(YOUR TASK) Tally the lines in the following entries that include the word "sportu"; state only the total.
TASK DATA START
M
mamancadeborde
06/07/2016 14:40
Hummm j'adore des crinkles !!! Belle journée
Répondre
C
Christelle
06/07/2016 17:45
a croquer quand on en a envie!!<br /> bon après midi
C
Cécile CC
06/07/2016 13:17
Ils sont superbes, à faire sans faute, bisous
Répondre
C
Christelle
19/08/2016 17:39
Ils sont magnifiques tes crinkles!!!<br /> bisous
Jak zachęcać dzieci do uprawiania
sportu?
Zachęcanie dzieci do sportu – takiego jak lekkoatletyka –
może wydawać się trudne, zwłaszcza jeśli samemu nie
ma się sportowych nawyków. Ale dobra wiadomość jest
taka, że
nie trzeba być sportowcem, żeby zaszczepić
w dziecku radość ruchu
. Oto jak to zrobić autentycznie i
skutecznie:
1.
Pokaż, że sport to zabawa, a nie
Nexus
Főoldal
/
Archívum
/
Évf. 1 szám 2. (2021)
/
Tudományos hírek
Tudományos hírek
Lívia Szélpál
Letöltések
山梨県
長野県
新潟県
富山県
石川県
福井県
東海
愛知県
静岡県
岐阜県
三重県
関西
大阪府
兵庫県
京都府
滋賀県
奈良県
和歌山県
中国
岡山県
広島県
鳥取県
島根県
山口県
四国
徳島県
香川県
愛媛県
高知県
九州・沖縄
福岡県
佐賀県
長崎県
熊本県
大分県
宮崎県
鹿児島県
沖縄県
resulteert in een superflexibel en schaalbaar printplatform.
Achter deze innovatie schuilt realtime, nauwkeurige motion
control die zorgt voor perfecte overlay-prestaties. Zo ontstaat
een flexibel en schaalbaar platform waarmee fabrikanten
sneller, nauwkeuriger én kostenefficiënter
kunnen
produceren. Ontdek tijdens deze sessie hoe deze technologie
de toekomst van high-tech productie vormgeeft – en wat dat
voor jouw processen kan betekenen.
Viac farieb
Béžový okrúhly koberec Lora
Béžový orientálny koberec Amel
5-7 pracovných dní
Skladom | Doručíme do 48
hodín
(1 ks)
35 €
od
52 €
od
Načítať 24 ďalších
TASK DATA END
(ANSWER AREA) 2